Cet article est issu du magazine Les Indispensables de Sciences et Avenir n°213 daté avril/ juin 2023.
Un binage vaut deux arrosages est un célèbre dicton de jardinier. Mais est-il bien vrai ? La réponse est à chercher à ras de terre : "Le sol permet l'enracinement et la croissance des plantes, régule le climat en stockant le carbone, limite l'impact des crues, permet des échanges de gaz (oxygène, CO2) entre l'atmosphère et les organismes vivants qu'il abrite. Surtout, il stocke de l'eau qu'il va restituer", rappelle Isabelle Cousin, qui dirige l'Unité de recherche de science du sol à l'Inrae d'Orléans.

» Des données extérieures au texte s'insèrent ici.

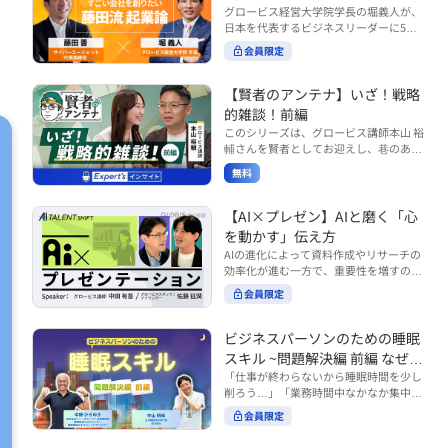
で起こりがちな事例をもとに、相手の思
締役）
グロービス経営大学院学長の堀義人が、
や効率化といった現場レベルのAI活用だ
考と行動を引き出す関わり方を学びま
日本を代表するビジネスリーダーに5つ
けでなく、いかにして経営や戦略に貢献
す。 また、代表的なコーチングのフレー
の質問（能力開発／挑戦／試練／仲間／
する存在へと進化していくのかについて
会員限定
ムワークである「GROWモデル」を取り
志）を投げかけ、その人生哲学を解き明
考えを深め、学んでいきます。 ■こんな
上げ、どのような問いかけによって相手
かします。第5回目のゲストは、サイバ
方におすすめ ・人事・総務・労務・経
の主体性を引き出していくのかを、わか
ーエージェント代表取締役の藤田晋氏。
【賢者のアンテナ】いざ！戦略
理・情シスなど、バックオフィス部門を
りやすく解説します。 メンバーとの対話
起業の理由、経営をどうやって学んだ
率いるリーダー・マネージャーの方 ・バ
的雑談！前編
を、成長を促す機会へと変えていく。そ
か、アメーバブログ・ABEMAの立ち上
ックオフィス業務へのAI活用やDX推進を
このシリーズは、グロービス講師本山 裕
の第一歩としておすすめのコースです。
げ、経営チームづくりについてなど聞い
担っている方 ・AI時代におけるバックオ
輔さんを賢者としてお迎えし、巷のあり
コース内で紹介している「傾聴力」を深
ていきます。（肩書きは2020年12月11
フィスの役割や戦略のあり方を考えたい
とあらゆるものを独自の視点で紐解き、
めたい方は、こちらも合わせてご覧くだ
日撮影当時のもの） 藤田 晋 サイバー
無料
方 ■AIシフトシリーズとは？ 『AI BUSI
さい。 ・傾聴力 ~リーダーのための聴く
皆様の学びの意欲を刺激するコンテンツ
エージェント 代表取締役 堀 義人 グ
NESS SHIFTシリーズ』は以下の3部構成
技術~（基礎編） https://unlimited.glob
です。 毎月第2・第4水曜日の朝7時に定
ロービス経営大学院 学長 グロービ
で設計された全12回のシリーズです。
is.co.jp/ja/courses/fe285262/learn/step
期配信されます。 取り上げて欲しいご質
【AI×プレゼン】AIと磨く「心
ス・キャピタル・パートナーズ 代表パ
（順次公開） https://unlimited.globis.c
s/59808 ・傾聴力 ~リーダーのための聴
問やテーマ、感想を随時受け付けていま
を動かす」伝え方
ートナー
o.jp/ja/tags/AI%E3%83%93%E3%82%B
く技術~（実践編） https://unlimited.gl
す。 グーグルフォーム（https://forms.g
AIの進化によって資料作成やリサーチの
8%E3%83%8D%E3%82%B9%E3%82%
obis.co.jp/ja/courses/01d24a39/learn/s
le/qqoBYuRUmUYz4scC6） または グ
効率化が進む一方で、重要性を増すのが
B7%E3%83%95%E3%83%88 ・基礎編
teps/59813 ※本動画は、制作時点の情
ロ放題編集部員のX（https://x.com/mai
「伝える力」です。本コースでは、AI時
（第1回〜3回）：リーダーやマネージャ
報に基づき作成したものです（2026年6
rakobayashi） まで、ぜひご要望をお
会員限定
代のプレゼンに求められるデリバリース
ーに求められる、AI時代の基礎的なリテ
月制作）
寄せください。 ※本動画は、制作時点の
キルについて解説します。 自分の伝え方
ラシーの強化を目的としたコース ・マネ
情報に基づき作成したものです（2026年
を客観的に評価し、改善できるAI活用法
ジメント編（第4回〜7回）：AI時代のリ
ビジネスパーソンのための睡眠
6月制作）
も紹介。大事な場面で「心を動かす」プ
ーダーシップや組織変革を中心に学ぶコ
スキル ~問題解決編 前編 なぜ眠
レゼンをしたい方におすすめです。関連
ース ・機能別戦略編（第8回〜12回）：
れないのか？~
「仕事が終わらないから睡眠時間を少し
コース「プレゼンテーションスキル」も
AI時代における機能別での戦略のあり方
削ろう…」「業務時間中なかなか集中で
併せてご覧ください。 ▼プレゼン動画分
を中心に学ぶコース より実践的なAIツー
きない…」「毎日朝起きるのがつら
析プロンプト（辛口） https://hodai.glo
ルの活用法について学びたい方は『AI W
会員限定
い…」。 あなたはこのような経験をした
bis.co.jp/learning_documents/6f976cd
ORK SHIFTシリーズ』をご視聴くださ
ことはありませんか？ 仕事やプライベー
a ▼関連動画：プレゼンテーションスキ
い。 https://unlimited.globis.co.jp/ja/s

Ses travaux portent sur l'estimation de la capacité d'eau que ce "réservoir" à grande échelle peut contenir et l'étude des pratiques agricoles qui permettraient de l'augmenter. Pour un jardin individuel, l'ambition est moindre, l'objectif premier étant surtout de faciliter la pénétration de l'eau. Car il peut se former, du fait d'un tassement excessif ou par la percussion des gouttes de pluie en cas de fortes précipitations, une croûte (dite "de battance") qui rend le sol totalement imperméable et l'empêche de respirer.
Pour la combattre, le jardinier a deux leviers : l'installation d'un paillage (paille, broyat de bois...) qui amortit les gouttes de pluie, garde la fraîcheur et peut jouer un rôle fertilisant si le matériau utilisé est biodégradable. Et, quand le sol est à nu, le binage sur quelques centimètres.
"Surtout, en situation de grande sécheresse, évitez de biner"
Revenons à notre dicton. Si le sol est très limoneux (issu d'alluvions de rivière) : binez, paillez… S'il est sableux, donc plus perméable, il est inutile de biner. "Surtout, en situation de grande sécheresse, évitez de biner, car le risque d'évaporation est trop grand. Préférez un paillage", souligne Isabelle Cousin.
Celui-ci constitue également une protection pour les nombreux organismes qui vivent dans le sol et le structurent, comme les lombrics dont les galeries peuvent atteindre un mètre de profondeur. Si l'on ne paille que partiellement, on peut laisser une chance raisonnable aux "mauvaises herbes", qu'on désigne aujourd'hui sous le terme plus positif d'"adventices". Certes, elles concurrencent les autres plantes pour l'accès à l'eau, mais elles structurent aussi le sol. "Un sol nu peut être un choix esthétique, mais ce n'est pas forcément un bon calcul à moyen terme", résume Isabelle Cousin. Quelques liserons et un peu de chiendent seront la contrepartie d'un sol en bonne santé.